Due to Poor Performance of IT Firms

The estimated operating profit of KOSPI-listed firms for Q2 stands at 51 trillion won (US$45.62 billion) as of June, down a whopping 2 trillion won (US$1.79 billion) from the beginning of the year.
The estimated operating profit of KOSPI-listed firms for Q2 stands at 51 trillion won (US$45.62 billion) as of June, down 2 trillion won (US$1.79 billion) from the forecast at the beginning of the year.

The earnings weakness of the Korean information technology (IT) industry, which forms the backbone of the nation’s bourse, has darkened the earnings outlook for the entire KOSPI-listed companies in the second quarter.

According to data provider FnGuide on June 26, the aggregate operating profits of KOSPI firms for the second quarter are estimated at 51 trillion won (US$45.62 billion), down 2 trillion won (US$1.79 billion) from the 53 trillion won (US$47.41 billion) forecast at the beginning of the year.

The Q2 operating profit forecasts for IT companies listed on the KOSPI and secondary KOSDAQ markets have been reduced 5.8 percent from 23.39 trillion won (US$20.92 billion) at the beginning of the year to 22.04 trillion won (US$19.72 billion) as of June. This is largely due to the fact that market behemoth Samsung Electronics saw its operating profit estimate for the second quarter drop as much as 6.9 percent from 16.52 trillion won (US$14.78 billion) to 15.38 trillion won (US$13.76 billion) over the same period. However, other IT companies also show a downward trend in performance.

First of all, LG Electronics, another electronics giant in the nation, is forecast to post a lower operating profit than expectations. Securities companies said that LG Electronics’ operating profit for the second quarter is currently estimated at 856.2 billion won (US$765.83 million). The figure represents a 29 percent increase from its earnings a year ago but falls short of the 900 billion won (US$805.01 million) estimated at the end of last month. This is why KB Securities Co. lowered LG Electronics’ target stock price from 135,000 won (US$120.75) to 110,000 won (US$98.39).

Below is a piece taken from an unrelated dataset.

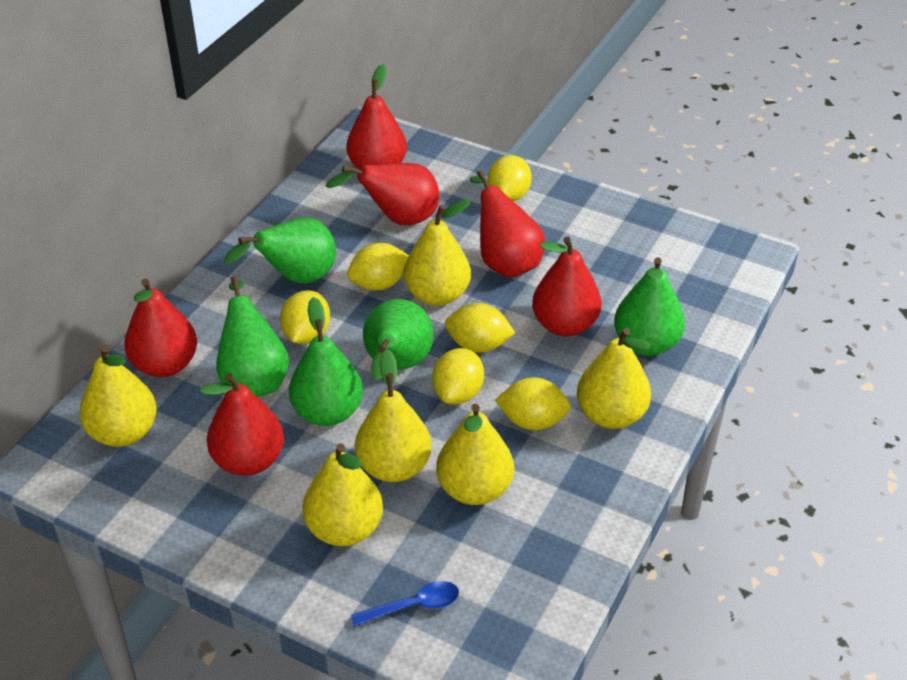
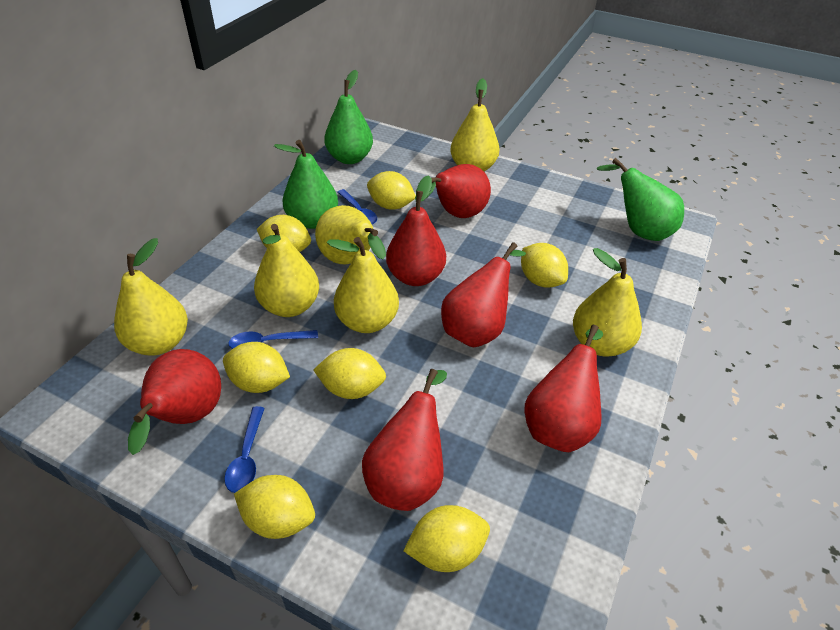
blue spoon: 1 -> 3
green pear: 5 -> 3
yellow lemon: 6 -> 7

Kim Dong-won, an analyst from KB Securities, said, “The company’s operating profit will fall short of the market forecasts due to the decrease in operating profit of the TV division and the increase in deficit in the smartphone division.”

In addition, there are growing concerns over performance of large-cap IT stocks, such as LG Display Co. and LG Innotek Co. The Q2 operating profit of LG Innotek was estimated at some 50 billion won (US$44.72 million) at the beginning of the year. However, the company has been expected to show an operating loss from March after it announced its Q1 results. LG Display is also forecast to post 153 billion won (US$136.85 million) in operating loss in the second quarter. The company’s target stock price has been lowered from 37,000 won (US$33.09) to 29,000 won (US$25.94). According to industry sources, prices of LCD panels are on the decline, and the outlook for the industry is dim as Chinese companies have started operating their new production facilities.

Poor performance of large-cap IT companies is bound to negatively affect equipment and component firms that do business with them. Silicon Works Co., which produces semiconductor parts for displays, saw its Q2 operating profit forecasts shrink from 17.2 billion won (US$15.38 million) earlier this year to 7.8 billion won (US$6.98 million) as of June. The stock price of BH Corporation, a component manufacturer which is in partnership with Samsung and LG, dropped more than 6 percent this month. Other software and Internet companies, including Naver Corporation, Kakao Corporation and NCSoft Corporation, also suffered a downward adjustment in their performance projections.

This is highly likely to fuel concerns over performance of the stock market as a whole. Electric and electronics companies account for 15 percent of the KOSPI market, while IT firms take up 26 percent of the KOSDAQ market. The FnGuide’s Q2 operating profit forecasts for the KOSPI-listed companies decreased from 53 trillion won (US$47.4 billion) at the beginning of the year to 51.14 trillion won (US$45.74 billion) as of June. In short, there are no favorable factors that can pull up the stock market offsetting exchange rate fluctuations and trade disputes.

Meanwhile, Samsung Electro-Mechanics Co. also saw its performance forecasts adjusted downward several times this year. However, the company is forecast to post 175.3 billion won (US$156.8 million) in operating profit in the second quarter, a 148 percent increase on-year. Semiconductor equipment producers, sicu as Hanmi Semiconductor Co. and Wonik IPS Co., are expected to benefit from global expansion of investment in the semiconductor industry.